I wanted a clean comparison: take one transparent cutout of Romeo and ask Venice edit models to place him under cherry blossoms in Japan.
The first version of this article was muddled. I mixed edit models with text-to-image models, missed a couple of relevant edit models, and used one overstuffed prompt as if all models speak the same language. They don’t. This version fixes that.
Scope
- Edit models only. Same input dog, same job.
- Ten Venice edit models. No text-to-image contamination.
- Naive and tuned prompting shown side by side. No hidden hand-waving.
- Images are clickable. Open any result full size in a new tab.
seedream-v4-edit is still the best overall model in this test, gpt-image-1-5-edit is the closest rival, and nano-banana-2-edit belongs in the top tier of the second group rather than being treated like an afterthought.The prompts
The first prompt tried to do everything at once. That worked on the more forgiving models and dragged the rest down.
One giant instruction blob: preserve identity, invent the scene, manage composition, and solve anatomy all in one pass.
Place this exact dog naturally sitting under blooming cherry blossom trees in Japan, photorealistic spring scene, soft daylight, pink sakura petals drifting in the air, a Japanese garden or temple path in the background, preserve the dog's exact face, fur texture, coloring, expression, and body proportions, full body visible, natural grounded shadow, high detail, no text, no extra animals, no duplicate limbs, no costume.
Same task, but structured properly: lock the subject first, then define the scene.
Use the input dog exactly as the subject. Keep the same face, fur pattern, expression, body size, and body proportions. Place the dog sitting centered on a stone path in a Japanese garden during cherry blossom season. Add blooming sakura trees overhead, soft natural spring daylight, scattered pink petals on the path, and a subtle temple gate in the distant background. Keep the dog photorealistic, natural, and unchanged. No extra limbs, no extra animals, no clothes, no text.
Why the tuned prompt helped
The model docs point in the same direction.
- Qwen Image Edit likes more targeted instructions and benefits from chained or scoped edits. The naive prompt was too broad.
- FireRed Image Edit explicitly leans on recaptioning, ROI detection, preprocessing, and expanded instructions. Again: the naive prompt was too broad.
- Seedream and GPT Image are more tolerant of messy prompting, which is why they survived the first pass better.

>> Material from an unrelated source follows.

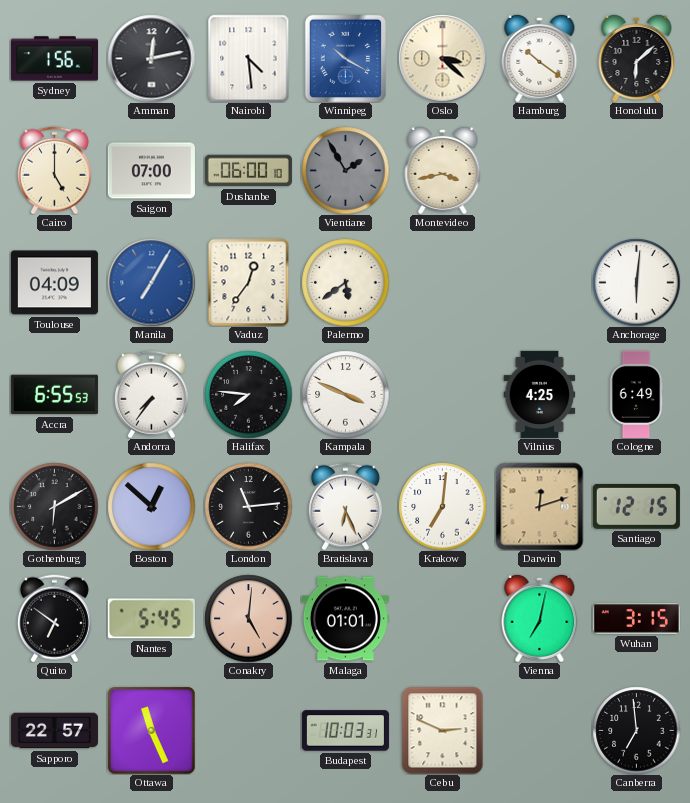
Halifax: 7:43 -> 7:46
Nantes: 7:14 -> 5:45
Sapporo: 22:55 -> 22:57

So the real lesson was not that Qwen or FireRed are bad. The real lesson was that I was initially prompting them in the wrong dialect.
Iterations: naive vs tuned
This matters because some of the movement here is real model quality, and some of it is just prompt-shape sensitivity.
Tuned prompting saved it
The naive result looked brittle and overcooked. The tuned result is still not elite, but it crosses the line from “bad benchmark output” to “real candidate.”
Less synthetic, more Romeo
The first pass was already workable. The tuned pass made it calmer, more faithful, and easier to take seriously.
Ranking
- seedream-v4-edit
- gpt-image-1-5-edit
- qwen-image-2-pro-edit (tuned)
- nano-banana-2-edit (tuned)
- qwen-image-2-edit (tuned)
- seedream-v5-lite-edit (tuned)
- flux-2-max-edit
- nano-banana-pro-edit
- firered-image-edit (tuned)
- qwen-edit
nano-banana-2-edit deserves specific credit here. It is not number four by courtesy. It produced a strong result: coherent scene, good atmosphere, and far less nonsense than the weaker models. It does not beat the top three on exact likeness, but it absolutely belongs above the middle pack.
What I learned
The obvious answer is the correct one.
- Model quality matters.
- Prompt structure matters.
- Some models are more forgiving than others.
- Comparing edit models with text-to-image models in one table is a category error.
The less obvious answer is that this is what makes image model evaluation annoying in practice. A model can look mediocre when the real problem is that the instruction was written in a way the model does not naturally want to follow.